Bill De Blasio Slept Here

New Yorker

It was a three-story yellow clapboard house in Park Slope, with blue French doors and southern exposures. There were three bedrooms—easily convertible to four—and amenities such as a dishwasher and a soaker hose for the back garden (herbs, rose of Sharon, a dwarf crab-apple tree). The rent was reasonable: four thousand nine hundred and fifty dollars a month. And it was only a five-minute walk to the Prospect Park Y.M.C.A.

“It felt like a bit of a fixer-upper,” Julian Hornik, a twenty-five-year-old theatre composer, said. “But it was a whole house, and it was in our price range. We could clean it up and make it lovely.” Hornik and his roommates—Lauren Modiano, who also works in theatre, and Spencer Bokat-Lindell, an editor at the Times—were looking to move out of their six-hundred-and-fifty-square-foot apartment in the neighborhood. “There’s an upright piano in our living room that Julian uses for work,” Bokat-Lindell explained. “When both Lauren and I were working in offices, this wasn’t an issue. But, now that we’re all confined to the same workspace, it’s not really tenable, because my room, like, abuts the piano.”

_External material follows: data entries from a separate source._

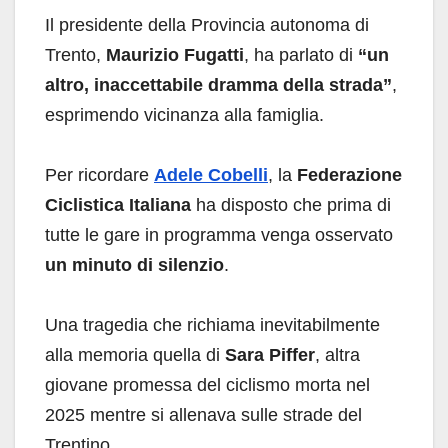
Il presidente della Provincia autonoma di
Trento,
Maurizio Fugatti
, ha parlato di
“un
altro, inaccettabile dramma della strada”
,
esprimendo vicinanza alla famiglia.
Per ricordare
Adele Cobelli
, la
Federazione
Ciclistica Italiana
ha disposto che prima di
tutte le gare in programma venga osservato
un minuto di silenzio
.
Una tragedia che richiama inevitabilmente
alla memoria quella di
Sara Piffer
, altra
giovane promessa del ciclismo morta nel
2025 mentre si allenava sulle strade del
Trentino.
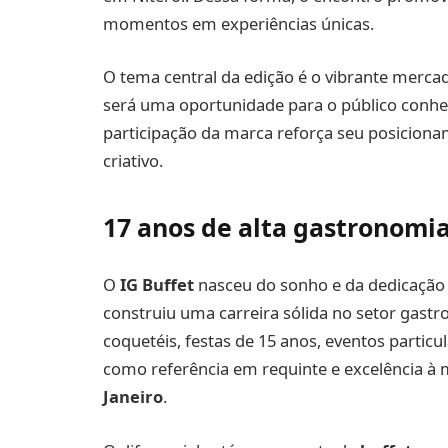
momentos em experiências únicas.
O tema central da edição é o vibrante merca
será uma oportunidade para o público conhe
participação da marca reforça seu posicio
criativo.
17 anos de alta gastronomi
O
IG Buffet
nasceu do sonho e da dedicação
construiu uma carreira sólida no setor gas
coquetéis, festas de 15 anos, eventos particul
como referência em requinte e excelência 
Janeiro
.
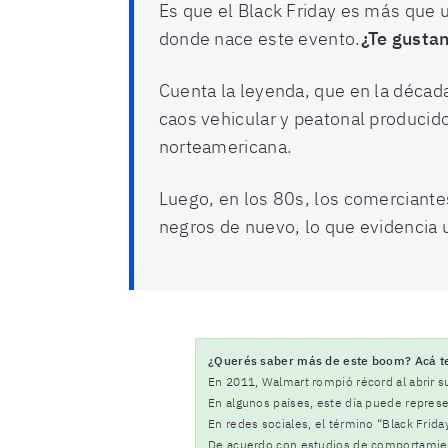
Es que el Black Friday es más que u
donde nace este evento.
¿Te gustan
Cuenta la leyenda, que en la década 
caos vehicular y peatonal producido
norteamericana.
Luego, en los 80s, los comerciant
negros de nuevo, lo que evidencia
¿Querés saber más de este boom? Acá te 
En 2011, Walmart rompió récord al abrir su
En algunos países, este día puede repres
En redes sociales, el término “Black Frid
De acuerdo con estudios de comportamien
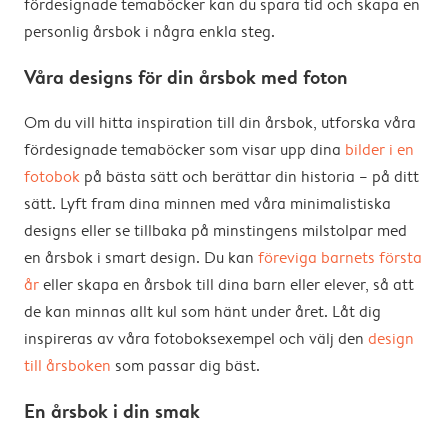
fördesignade temaböcker kan du spara tid och skapa en
personlig årsbok i några enkla steg.
Våra designs för din årsbok med foton
Om du vill hitta inspiration till din årsbok, utforska våra
fördesignade temaböcker som visar upp dina
bilder i en
fotobok
på bästa sätt och berättar din historia – på ditt
sätt. Lyft fram dina minnen med våra minimalistiska
designs eller se tillbaka på minstingens milstolpar med
en årsbok i smart design. Du kan
föreviga barnets första
år
eller skapa en årsbok till dina barn eller elever, så att
de kan minnas allt kul som hänt under året. Låt dig
inspireras av våra fotoboksexempel och välj den
design
till årsboken
som passar dig bäst.
En årsbok i din smak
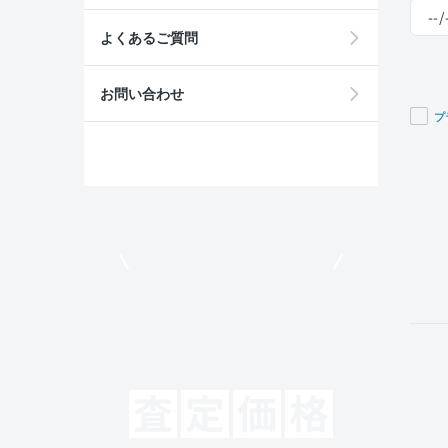
よくあるご質問
お問い合わせ
プ
If you
are a
huma
ignor
this
field
モビリコでクルマを売りたい方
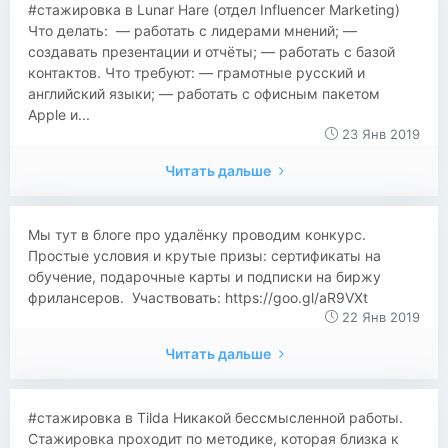
#стажировка в Lunar Hare (отдел Influencer Marketing)
Что делать: — работать с лидерами мнений; —
создавать презентации и отчёты; — работать с базой
контактов. Что требуют: — грамотные русский и
английский языки; — работать с офисным пакетом
Apple и...
23 Янв 2019
Читать дальше
Мы тут в блоге про удалёнку проводим конкурс.
Простые условия и крутые призы: сертификаты на
обучение, подарочные карты и подписки на биржу
фрилансеров. Участвовать: https://goo.gl/aR9VXt
22 Янв 2019
Читать дальше
#стажировка в Tilda Никакой бессмысленной работы.
Стажировка проходит по методике, которая близка к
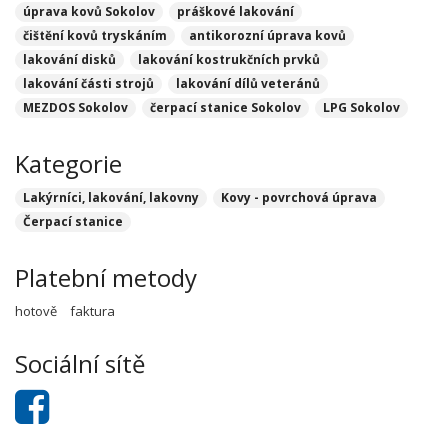
úprava kovů Sokolov
práškové lakování
čištění kovů tryskáním
antikorozní úprava kovů
lakování disků
lakování kostrukčních prvků
lakování části strojů
lakování dílů veteránů
MEZDOS Sokolov
čerpací stanice Sokolov
LPG Sokolov
Kategorie
Lakýrníci, lakování, lakovny
Kovy - povrchová úprava
Čerpací stanice
Platební metody
hotově
faktura
Sociální sítě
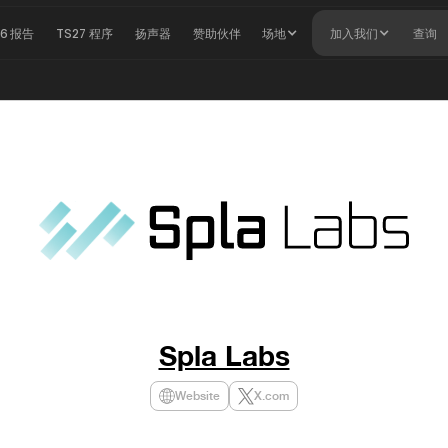
26 报告
TS27 程序
扬声器
赞助伙伴
场地
加入我们
查询
Spla Labs
Website
X.com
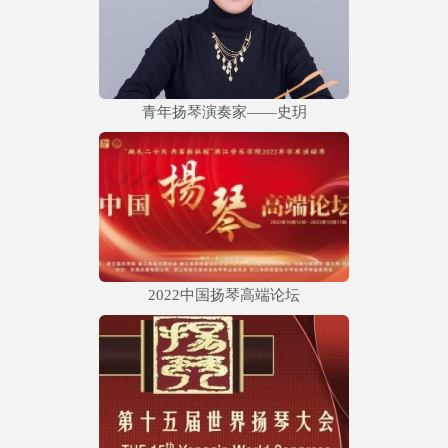
青年扬琴演奏家——史玥
2022中国扬琴高端论坛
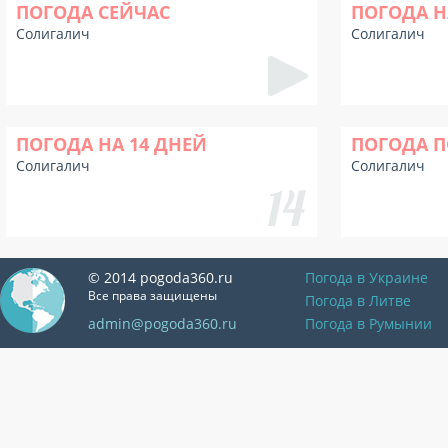
ПОГОДА СЕЙЧАС
ПОГОДА Н
Солигалич
Солигалич
ПОГОДА НА 14 ДНЕЙ
ПОГОДА П
Солигалич
Солигалич
© 2014 pogoda360.ru
Погода в Украине
Все права защищены
Погода в Литве
admin@pogoda360.ru
Погода в Румынии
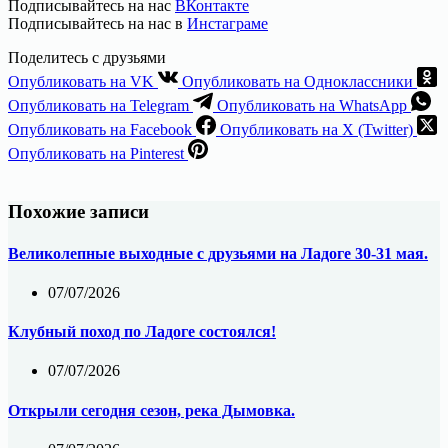
Подписывайтесь на нас
ВКонтакте
Подписывайтесь на нас в
Инстаграме
Поделитесь с друзьями
Опубликовать на VK
Опубликовать на Одноклассники
Опубликовать на Telegram
Опубликовать на WhatsApp
Опубликовать на Facebook
Опубликовать на X (Twitter)
Опубликовать на Pinterest
Похожие записи
Великолепные выходные с друзьями на Ладоге 30-31 мая.
07/07/2026
Клубный поход по Ладоге состоялся!
07/07/2026
Открыли сегодня сезон, река Дымовка.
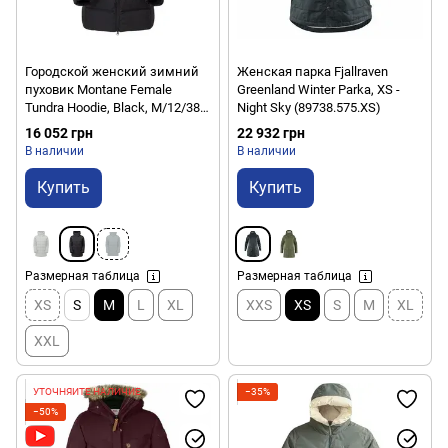
Городской женский зимний
Женская парка Fjallraven
пуховик Montane Female
Greenland Winter Parka, XS -
Tundra Hoodie, Black, M/12/38
Night Sky (89738.575.XS)
(5056237085827)
16 052 грн
22 932 грн
В наличии
В наличии
Купить
Купить
Размерная таблица
Размерная таблица
XS
S
M
L
XL
XXS
XS
S
M
XL
XXL
УТОЧНЯЙТЕ НАЛИЧИЕ
−35%
−50%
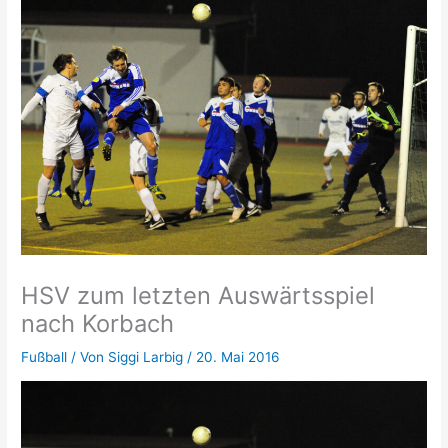
HSV zum letzten Auswärtsspiel
nach Korbach
Fußball
/ Von
Siggi Larbig
/
20. Mai 2016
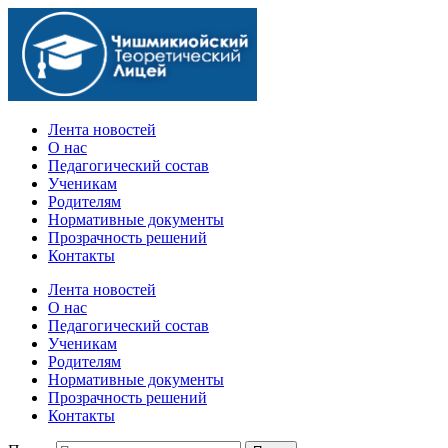
Официальный сайт учебного заведения
Лента новостей
О нас
Педагогический состав
Ученикам
Родителям
Нормативные документы
Прозрачность решений
Контакты
Лента новостей
О нас
Педагогический состав
Ученикам
Родителям
Нормативные документы
Прозрачность решений
Контакты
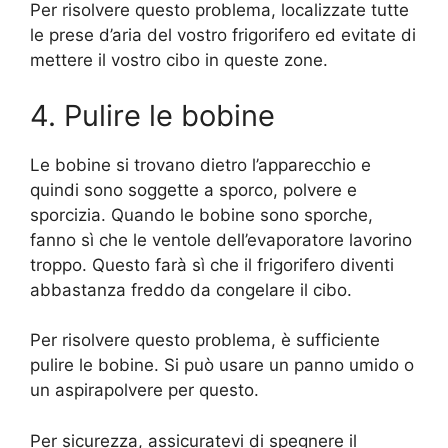
Per risolvere questo problema, localizzate tutte
le prese d’aria del vostro frigorifero ed evitate di
mettere il vostro cibo in queste zone.
4. Pulire le bobine
Le bobine si trovano dietro l’apparecchio e
quindi sono soggette a sporco, polvere e
sporcizia. Quando le bobine sono sporche,
fanno sì che le ventole dell’evaporatore lavorino
troppo. Questo farà sì che il frigorifero diventi
abbastanza freddo da congelare il cibo.
Per risolvere questo problema, è sufficiente
pulire le bobine. Si può usare un panno umido o
un aspirapolvere per questo.
Per sicurezza, assicuratevi di spegnere il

When they saw the listing on StreetEasy for the yellow house, which had three times more space than their current place, Hornik e-mailed the broker, Trisha Webster, a former body-parts model. (Her hands have been used as stand-ins for Farrah Fawcett’s.) When Webster called, she had a lot of questions. “She asked, ‘Why are you moving?’ ” Hornik said. “ ‘Who are you moving with? How do you know your roommates? How long have you lived together? What do you do? How much do you make?’ ” She told him that he and his friends seemed like “decent candidates” for the house and offered to show it to them if they all signed nondisclosure agreements.

“Do you know who the landlord is?” she asked. They did not. She said, “Well, it’s the Mayor.”

“As soon as I found that out, I was like, O.K., I don’t think this is going to work,” Bokat-Lindell said. He contacted the standards editor at the Times and asked, “What is the policy about renting an apartment from the Mayor?” (The gist of the response: If you can avoid taking the place, that’d be great.)